What is needed
Go through the entries, filter for the word "bold", and copy every line that has it.

--- The data Enclosed Below ---

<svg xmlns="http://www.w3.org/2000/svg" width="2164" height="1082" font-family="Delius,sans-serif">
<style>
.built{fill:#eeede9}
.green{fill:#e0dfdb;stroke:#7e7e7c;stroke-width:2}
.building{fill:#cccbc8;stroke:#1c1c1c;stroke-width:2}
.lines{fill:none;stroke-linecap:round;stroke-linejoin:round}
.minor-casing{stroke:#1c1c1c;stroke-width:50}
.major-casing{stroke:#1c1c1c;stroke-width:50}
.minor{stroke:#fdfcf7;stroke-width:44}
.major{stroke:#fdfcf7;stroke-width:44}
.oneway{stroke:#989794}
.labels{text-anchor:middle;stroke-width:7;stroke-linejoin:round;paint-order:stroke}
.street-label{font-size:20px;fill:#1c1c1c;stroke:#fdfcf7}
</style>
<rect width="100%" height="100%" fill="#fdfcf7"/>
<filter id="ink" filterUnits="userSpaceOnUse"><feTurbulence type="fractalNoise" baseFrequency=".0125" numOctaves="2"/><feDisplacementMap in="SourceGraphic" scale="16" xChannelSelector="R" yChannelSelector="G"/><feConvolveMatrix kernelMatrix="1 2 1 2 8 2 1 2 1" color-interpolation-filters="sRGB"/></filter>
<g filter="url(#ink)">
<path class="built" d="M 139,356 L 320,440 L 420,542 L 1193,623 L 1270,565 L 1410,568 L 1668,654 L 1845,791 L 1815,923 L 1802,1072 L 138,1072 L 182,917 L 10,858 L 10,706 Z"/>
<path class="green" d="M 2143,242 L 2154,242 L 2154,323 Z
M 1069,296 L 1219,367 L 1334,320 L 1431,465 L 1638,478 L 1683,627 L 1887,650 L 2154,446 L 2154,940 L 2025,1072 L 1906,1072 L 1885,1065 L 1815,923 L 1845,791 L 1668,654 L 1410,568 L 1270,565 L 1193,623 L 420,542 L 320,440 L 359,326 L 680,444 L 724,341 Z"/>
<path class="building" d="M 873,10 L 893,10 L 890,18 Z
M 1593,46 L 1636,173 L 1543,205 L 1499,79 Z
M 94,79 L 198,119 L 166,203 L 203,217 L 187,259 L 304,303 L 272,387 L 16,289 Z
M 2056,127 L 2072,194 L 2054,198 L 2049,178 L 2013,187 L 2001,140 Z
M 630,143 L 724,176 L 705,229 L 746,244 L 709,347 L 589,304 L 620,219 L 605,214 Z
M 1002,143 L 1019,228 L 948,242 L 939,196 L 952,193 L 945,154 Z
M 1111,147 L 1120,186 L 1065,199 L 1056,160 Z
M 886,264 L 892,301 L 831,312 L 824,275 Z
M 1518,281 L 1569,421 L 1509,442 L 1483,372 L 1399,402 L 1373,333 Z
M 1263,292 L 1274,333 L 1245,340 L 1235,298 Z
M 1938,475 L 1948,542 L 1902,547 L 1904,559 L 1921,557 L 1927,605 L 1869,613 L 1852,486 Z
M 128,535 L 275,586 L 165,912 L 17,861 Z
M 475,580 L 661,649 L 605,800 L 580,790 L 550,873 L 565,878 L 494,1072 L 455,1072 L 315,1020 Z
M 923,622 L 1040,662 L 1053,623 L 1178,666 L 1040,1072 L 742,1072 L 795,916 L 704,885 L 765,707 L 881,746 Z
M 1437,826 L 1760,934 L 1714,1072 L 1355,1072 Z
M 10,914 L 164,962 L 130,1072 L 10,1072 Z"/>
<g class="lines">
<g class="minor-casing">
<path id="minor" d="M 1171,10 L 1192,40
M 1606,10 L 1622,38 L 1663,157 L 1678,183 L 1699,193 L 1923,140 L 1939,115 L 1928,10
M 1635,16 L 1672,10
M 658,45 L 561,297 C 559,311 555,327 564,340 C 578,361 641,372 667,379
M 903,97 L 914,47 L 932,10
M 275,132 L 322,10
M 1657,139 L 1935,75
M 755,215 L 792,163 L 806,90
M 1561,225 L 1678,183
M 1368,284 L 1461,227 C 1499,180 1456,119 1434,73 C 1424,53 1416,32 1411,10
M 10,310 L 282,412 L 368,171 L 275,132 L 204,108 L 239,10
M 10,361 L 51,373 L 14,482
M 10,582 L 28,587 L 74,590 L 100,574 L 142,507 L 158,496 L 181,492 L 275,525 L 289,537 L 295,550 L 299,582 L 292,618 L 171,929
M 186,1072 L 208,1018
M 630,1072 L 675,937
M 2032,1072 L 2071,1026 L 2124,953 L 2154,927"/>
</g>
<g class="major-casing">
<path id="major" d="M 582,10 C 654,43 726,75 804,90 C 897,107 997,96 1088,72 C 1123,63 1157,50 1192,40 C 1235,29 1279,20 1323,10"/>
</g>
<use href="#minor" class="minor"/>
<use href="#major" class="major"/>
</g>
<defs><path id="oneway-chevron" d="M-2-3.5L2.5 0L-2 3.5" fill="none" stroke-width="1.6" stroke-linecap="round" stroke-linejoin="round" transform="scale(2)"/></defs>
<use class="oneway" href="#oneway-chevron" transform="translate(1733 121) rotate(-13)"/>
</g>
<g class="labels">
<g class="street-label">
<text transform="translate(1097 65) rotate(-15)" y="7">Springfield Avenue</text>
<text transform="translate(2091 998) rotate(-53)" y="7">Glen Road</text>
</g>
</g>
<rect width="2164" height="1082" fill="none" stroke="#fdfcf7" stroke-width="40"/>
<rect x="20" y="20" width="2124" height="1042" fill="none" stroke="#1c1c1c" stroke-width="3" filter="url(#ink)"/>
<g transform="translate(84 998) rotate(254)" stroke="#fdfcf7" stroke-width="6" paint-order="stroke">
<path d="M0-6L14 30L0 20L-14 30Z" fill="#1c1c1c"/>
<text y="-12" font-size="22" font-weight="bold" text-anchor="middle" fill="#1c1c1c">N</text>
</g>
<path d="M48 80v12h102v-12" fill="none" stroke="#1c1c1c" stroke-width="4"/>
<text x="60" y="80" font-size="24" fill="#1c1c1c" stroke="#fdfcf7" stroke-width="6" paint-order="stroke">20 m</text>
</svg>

--- End of Enclosed The data ---
--- The data Enclosed Below ---

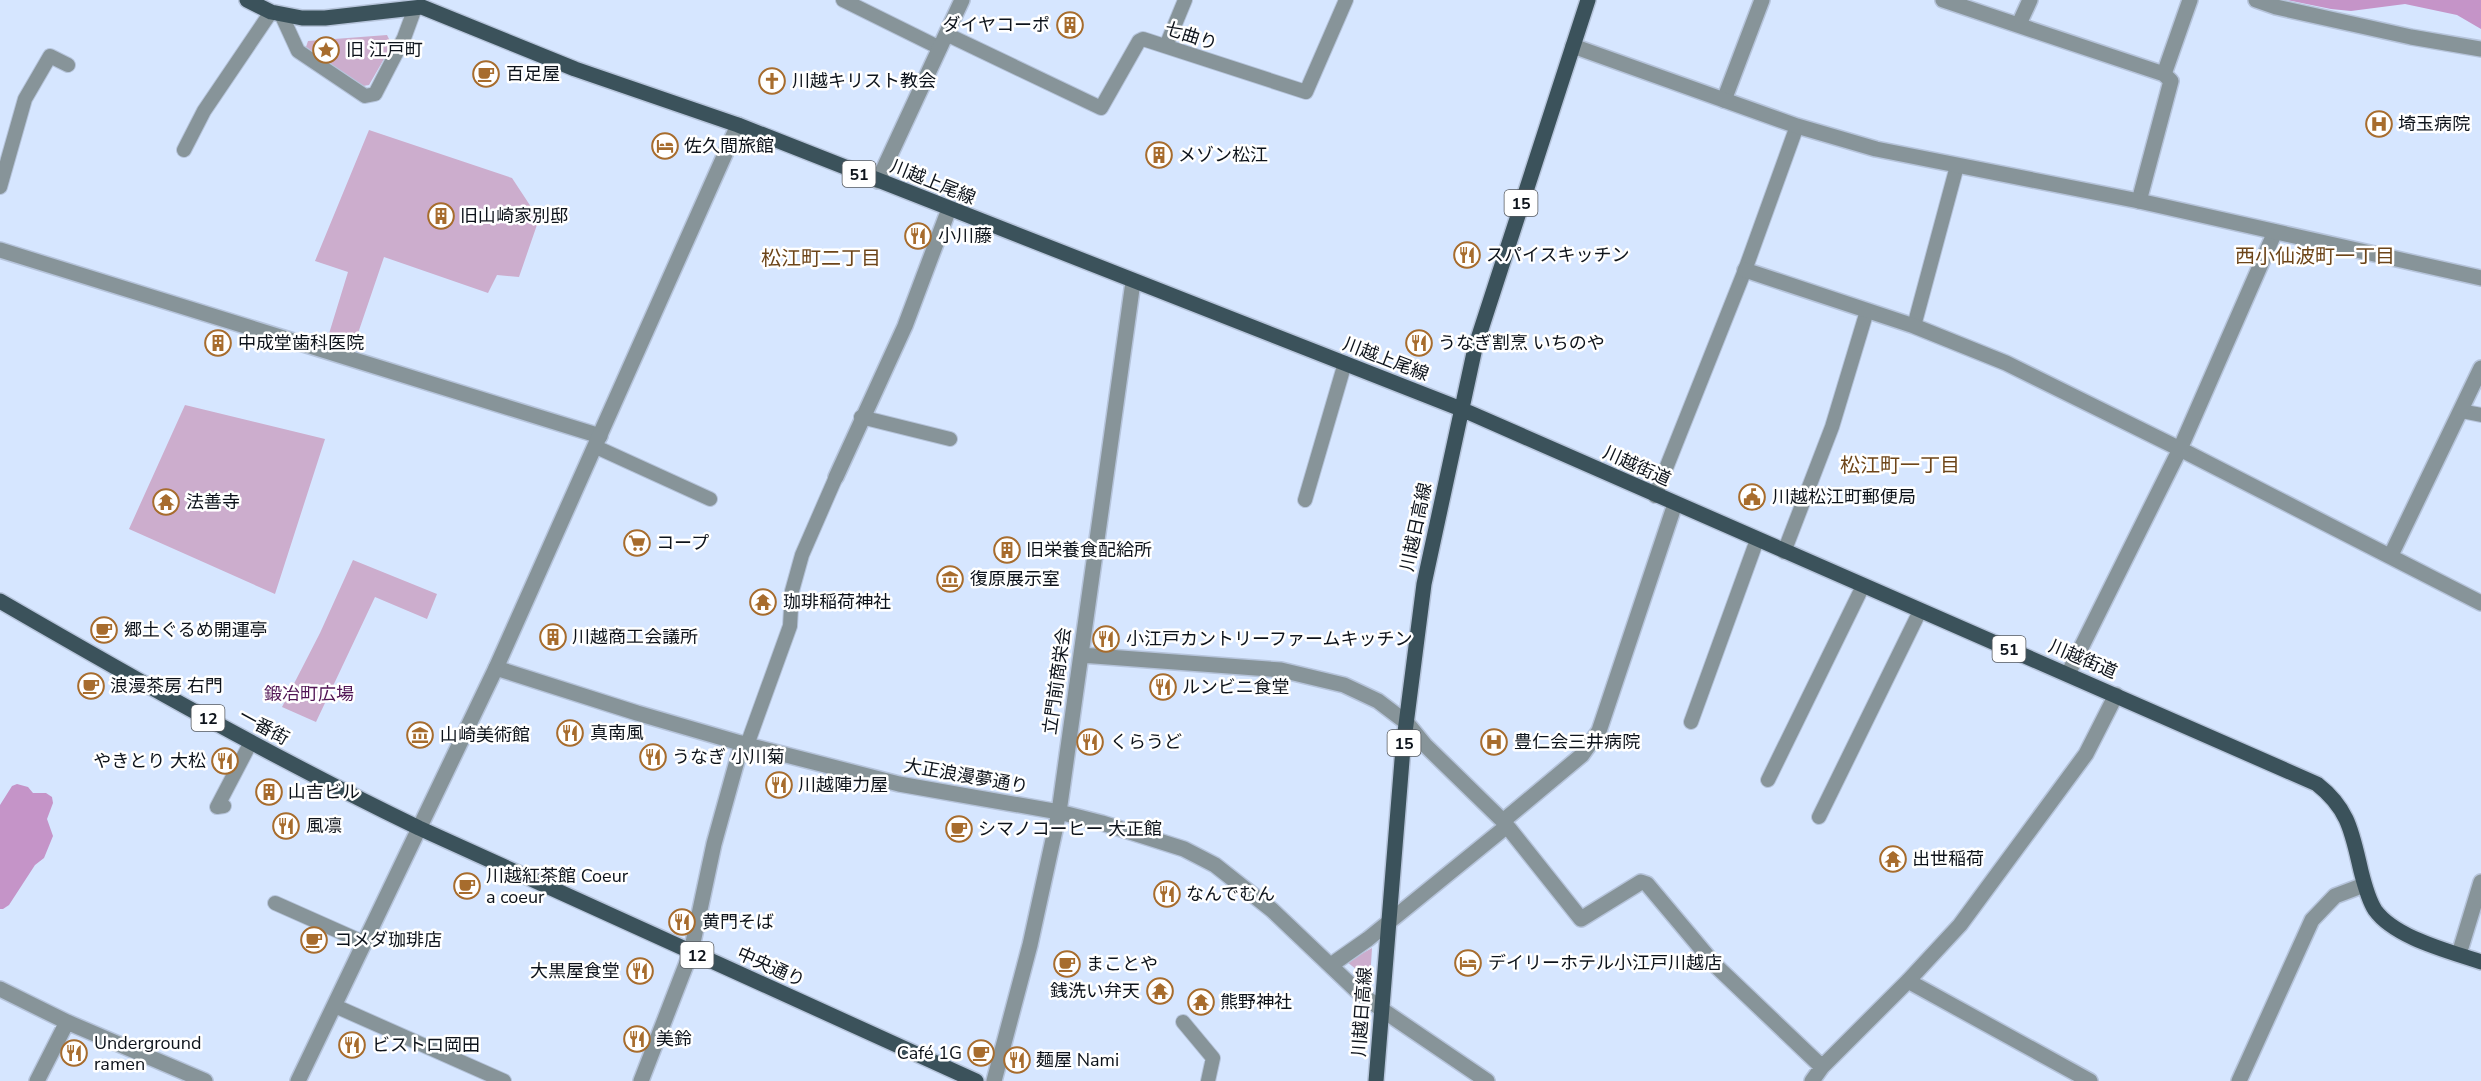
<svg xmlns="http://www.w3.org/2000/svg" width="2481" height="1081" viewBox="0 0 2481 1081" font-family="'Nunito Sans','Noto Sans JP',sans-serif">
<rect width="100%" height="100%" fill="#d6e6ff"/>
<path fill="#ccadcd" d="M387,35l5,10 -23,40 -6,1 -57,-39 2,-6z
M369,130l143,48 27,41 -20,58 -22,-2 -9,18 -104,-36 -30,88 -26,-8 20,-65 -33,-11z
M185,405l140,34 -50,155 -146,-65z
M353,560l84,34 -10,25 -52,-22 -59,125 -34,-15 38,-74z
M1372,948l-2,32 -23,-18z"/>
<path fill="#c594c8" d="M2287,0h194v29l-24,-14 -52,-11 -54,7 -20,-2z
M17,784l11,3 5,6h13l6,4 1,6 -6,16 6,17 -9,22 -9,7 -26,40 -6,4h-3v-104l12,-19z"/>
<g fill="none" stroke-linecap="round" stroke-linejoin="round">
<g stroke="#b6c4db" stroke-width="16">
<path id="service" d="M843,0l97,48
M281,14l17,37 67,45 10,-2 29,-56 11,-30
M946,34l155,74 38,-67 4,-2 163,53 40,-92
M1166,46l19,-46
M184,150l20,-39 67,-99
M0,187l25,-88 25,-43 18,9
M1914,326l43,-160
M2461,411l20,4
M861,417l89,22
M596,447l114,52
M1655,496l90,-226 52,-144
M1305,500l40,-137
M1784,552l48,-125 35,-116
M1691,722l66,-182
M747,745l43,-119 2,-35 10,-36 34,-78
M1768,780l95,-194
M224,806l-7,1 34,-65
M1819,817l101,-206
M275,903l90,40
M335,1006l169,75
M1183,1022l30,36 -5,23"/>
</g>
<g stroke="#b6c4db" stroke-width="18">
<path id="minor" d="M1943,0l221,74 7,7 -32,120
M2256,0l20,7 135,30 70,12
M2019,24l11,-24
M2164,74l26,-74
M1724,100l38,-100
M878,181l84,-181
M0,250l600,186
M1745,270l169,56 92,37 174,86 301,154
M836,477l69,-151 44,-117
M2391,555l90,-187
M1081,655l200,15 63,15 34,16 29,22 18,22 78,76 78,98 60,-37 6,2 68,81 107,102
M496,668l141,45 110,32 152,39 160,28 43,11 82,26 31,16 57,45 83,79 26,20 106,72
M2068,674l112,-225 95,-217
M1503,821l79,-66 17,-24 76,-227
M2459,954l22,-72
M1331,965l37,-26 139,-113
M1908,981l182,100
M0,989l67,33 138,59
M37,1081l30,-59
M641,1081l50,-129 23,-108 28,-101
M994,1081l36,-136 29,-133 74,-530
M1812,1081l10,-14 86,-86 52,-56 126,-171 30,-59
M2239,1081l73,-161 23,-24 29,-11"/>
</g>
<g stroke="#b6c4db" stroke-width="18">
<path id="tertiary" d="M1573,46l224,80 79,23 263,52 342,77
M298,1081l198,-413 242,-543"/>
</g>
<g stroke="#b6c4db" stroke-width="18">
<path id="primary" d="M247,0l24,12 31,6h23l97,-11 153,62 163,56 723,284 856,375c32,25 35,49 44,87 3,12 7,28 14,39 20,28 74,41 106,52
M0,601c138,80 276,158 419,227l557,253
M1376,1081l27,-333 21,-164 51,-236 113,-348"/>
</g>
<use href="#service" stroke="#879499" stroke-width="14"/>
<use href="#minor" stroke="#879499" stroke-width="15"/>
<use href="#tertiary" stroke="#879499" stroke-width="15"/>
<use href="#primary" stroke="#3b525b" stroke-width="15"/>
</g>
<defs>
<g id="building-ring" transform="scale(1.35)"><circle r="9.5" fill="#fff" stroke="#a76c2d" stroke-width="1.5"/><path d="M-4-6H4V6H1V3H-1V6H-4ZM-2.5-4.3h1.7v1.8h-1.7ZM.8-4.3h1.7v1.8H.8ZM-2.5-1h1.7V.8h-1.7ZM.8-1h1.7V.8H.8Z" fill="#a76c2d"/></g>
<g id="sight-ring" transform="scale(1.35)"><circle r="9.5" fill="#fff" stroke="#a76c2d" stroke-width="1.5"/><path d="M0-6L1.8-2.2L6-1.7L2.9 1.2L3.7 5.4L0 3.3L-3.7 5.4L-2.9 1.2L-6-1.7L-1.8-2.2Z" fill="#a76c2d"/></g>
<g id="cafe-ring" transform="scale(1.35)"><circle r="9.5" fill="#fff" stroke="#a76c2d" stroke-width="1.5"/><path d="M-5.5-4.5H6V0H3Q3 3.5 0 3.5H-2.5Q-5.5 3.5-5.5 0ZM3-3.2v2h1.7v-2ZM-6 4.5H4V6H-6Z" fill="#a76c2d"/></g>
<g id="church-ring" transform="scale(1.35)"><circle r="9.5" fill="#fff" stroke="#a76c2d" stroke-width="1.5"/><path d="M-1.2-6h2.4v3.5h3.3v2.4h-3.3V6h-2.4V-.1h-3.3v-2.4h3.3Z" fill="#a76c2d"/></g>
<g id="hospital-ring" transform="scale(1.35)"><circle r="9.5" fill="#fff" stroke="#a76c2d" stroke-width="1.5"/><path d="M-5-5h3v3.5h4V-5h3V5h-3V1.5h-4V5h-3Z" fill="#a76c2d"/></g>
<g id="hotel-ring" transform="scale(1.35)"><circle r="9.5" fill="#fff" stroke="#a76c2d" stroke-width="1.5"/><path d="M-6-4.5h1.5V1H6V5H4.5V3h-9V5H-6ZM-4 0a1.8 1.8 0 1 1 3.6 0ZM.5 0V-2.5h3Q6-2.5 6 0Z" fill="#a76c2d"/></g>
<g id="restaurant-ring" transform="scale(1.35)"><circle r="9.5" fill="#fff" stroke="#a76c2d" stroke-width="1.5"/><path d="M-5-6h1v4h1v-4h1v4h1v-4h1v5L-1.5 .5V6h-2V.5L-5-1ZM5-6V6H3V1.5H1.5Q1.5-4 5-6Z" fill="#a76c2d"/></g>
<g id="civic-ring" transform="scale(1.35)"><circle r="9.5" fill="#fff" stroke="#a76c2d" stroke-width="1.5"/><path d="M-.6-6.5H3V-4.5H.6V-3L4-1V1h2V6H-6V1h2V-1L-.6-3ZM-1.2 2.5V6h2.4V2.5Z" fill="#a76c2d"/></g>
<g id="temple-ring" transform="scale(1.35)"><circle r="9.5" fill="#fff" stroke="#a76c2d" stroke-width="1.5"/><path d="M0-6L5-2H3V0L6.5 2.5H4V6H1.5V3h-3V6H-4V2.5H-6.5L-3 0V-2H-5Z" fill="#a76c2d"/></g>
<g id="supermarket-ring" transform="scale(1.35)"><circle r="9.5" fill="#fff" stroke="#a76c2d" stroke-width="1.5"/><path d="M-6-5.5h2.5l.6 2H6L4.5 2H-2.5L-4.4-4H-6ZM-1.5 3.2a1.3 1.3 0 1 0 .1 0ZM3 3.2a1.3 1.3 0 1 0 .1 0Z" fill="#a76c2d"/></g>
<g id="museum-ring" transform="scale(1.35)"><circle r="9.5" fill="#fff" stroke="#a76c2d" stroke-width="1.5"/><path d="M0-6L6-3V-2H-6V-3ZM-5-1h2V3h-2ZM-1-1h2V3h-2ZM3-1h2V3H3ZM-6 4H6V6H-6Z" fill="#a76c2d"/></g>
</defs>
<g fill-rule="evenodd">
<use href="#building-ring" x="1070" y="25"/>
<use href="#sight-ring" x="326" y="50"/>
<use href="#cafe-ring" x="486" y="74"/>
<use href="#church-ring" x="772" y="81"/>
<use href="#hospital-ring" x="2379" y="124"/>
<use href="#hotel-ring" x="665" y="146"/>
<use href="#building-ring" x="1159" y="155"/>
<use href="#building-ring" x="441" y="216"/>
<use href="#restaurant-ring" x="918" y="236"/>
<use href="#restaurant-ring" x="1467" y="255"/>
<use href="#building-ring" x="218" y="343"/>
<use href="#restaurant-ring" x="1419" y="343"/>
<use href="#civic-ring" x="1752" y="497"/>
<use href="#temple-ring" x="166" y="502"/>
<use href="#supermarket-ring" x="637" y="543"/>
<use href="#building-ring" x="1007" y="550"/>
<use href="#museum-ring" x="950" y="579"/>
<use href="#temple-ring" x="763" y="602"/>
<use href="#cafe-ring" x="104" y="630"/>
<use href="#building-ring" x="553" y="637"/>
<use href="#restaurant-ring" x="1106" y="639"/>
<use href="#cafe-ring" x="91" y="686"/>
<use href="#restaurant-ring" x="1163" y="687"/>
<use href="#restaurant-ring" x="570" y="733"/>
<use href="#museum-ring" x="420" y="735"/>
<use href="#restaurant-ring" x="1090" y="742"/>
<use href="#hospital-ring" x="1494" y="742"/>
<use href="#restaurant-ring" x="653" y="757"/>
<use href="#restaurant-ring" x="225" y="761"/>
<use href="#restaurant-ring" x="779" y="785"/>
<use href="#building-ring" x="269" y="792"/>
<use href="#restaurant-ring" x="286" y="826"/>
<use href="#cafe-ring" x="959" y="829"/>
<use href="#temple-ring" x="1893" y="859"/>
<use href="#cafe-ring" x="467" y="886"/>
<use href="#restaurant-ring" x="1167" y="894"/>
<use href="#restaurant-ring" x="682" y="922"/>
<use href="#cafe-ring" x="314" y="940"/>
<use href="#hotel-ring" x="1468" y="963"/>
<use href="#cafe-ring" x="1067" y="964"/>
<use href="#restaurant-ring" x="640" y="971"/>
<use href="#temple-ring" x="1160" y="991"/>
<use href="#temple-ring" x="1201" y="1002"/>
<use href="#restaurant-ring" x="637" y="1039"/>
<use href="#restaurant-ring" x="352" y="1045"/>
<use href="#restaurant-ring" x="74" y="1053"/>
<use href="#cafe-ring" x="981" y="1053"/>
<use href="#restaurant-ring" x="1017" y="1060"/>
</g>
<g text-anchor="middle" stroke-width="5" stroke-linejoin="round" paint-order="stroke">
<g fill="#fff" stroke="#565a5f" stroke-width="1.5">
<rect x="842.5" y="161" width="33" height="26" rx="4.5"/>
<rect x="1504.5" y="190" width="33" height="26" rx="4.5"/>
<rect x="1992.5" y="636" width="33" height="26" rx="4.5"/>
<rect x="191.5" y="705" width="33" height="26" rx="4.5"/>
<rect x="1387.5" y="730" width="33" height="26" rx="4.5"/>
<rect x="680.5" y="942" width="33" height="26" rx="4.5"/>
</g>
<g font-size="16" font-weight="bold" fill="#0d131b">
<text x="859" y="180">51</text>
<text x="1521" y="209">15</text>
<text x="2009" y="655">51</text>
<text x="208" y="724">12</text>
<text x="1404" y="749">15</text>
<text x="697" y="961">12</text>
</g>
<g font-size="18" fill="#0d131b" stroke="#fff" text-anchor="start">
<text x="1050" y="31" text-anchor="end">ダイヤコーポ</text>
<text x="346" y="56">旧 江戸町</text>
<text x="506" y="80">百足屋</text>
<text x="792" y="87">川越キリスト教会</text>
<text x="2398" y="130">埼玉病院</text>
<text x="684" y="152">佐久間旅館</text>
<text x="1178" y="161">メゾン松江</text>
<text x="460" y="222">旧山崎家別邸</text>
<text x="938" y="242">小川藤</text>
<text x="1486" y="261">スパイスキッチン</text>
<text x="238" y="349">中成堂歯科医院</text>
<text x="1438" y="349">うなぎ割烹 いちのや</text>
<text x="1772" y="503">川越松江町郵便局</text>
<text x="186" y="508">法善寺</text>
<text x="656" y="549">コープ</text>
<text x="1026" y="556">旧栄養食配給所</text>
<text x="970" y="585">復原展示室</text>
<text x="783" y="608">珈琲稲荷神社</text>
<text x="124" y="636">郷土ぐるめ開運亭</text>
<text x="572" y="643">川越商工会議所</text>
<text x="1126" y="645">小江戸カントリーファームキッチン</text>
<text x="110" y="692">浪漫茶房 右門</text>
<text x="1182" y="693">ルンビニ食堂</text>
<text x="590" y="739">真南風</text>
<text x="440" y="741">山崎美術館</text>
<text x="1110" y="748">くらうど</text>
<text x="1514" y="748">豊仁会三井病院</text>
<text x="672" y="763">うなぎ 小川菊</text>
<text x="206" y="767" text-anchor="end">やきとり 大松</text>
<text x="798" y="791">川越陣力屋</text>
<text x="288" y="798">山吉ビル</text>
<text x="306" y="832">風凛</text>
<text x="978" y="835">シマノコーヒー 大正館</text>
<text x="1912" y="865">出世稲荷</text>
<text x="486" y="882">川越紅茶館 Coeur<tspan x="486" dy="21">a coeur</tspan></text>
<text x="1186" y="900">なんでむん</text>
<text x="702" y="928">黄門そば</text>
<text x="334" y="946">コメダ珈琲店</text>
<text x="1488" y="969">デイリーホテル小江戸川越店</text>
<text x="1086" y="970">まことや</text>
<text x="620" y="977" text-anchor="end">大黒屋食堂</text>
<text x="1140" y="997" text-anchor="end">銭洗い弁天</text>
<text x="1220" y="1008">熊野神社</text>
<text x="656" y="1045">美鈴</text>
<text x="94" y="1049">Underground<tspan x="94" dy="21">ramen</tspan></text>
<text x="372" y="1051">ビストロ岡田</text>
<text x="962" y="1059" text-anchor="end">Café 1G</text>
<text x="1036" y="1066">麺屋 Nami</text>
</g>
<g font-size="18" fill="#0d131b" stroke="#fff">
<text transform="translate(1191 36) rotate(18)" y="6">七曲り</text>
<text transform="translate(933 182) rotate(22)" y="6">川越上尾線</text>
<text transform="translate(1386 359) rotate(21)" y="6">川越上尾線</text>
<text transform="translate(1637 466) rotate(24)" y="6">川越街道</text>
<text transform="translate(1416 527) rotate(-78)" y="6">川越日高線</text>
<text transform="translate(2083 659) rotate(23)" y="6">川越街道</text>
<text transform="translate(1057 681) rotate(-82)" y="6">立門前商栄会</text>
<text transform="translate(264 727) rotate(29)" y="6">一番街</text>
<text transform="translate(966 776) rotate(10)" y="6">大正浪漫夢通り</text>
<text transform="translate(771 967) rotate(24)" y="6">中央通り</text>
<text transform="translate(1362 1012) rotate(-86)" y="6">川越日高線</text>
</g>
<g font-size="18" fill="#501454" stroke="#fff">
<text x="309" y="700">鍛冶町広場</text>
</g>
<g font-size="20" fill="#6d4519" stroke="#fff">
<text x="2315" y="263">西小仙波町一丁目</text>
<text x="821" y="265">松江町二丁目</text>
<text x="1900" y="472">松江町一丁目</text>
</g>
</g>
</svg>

--- End of Enclosed The data ---

Problem solution
<text y="-12" font-size="22" font-weight="bold" text-anchor="middle" fill="#1c1c1c">N</text>
<g font-size="16" font-weight="bold" fill="#0d131b">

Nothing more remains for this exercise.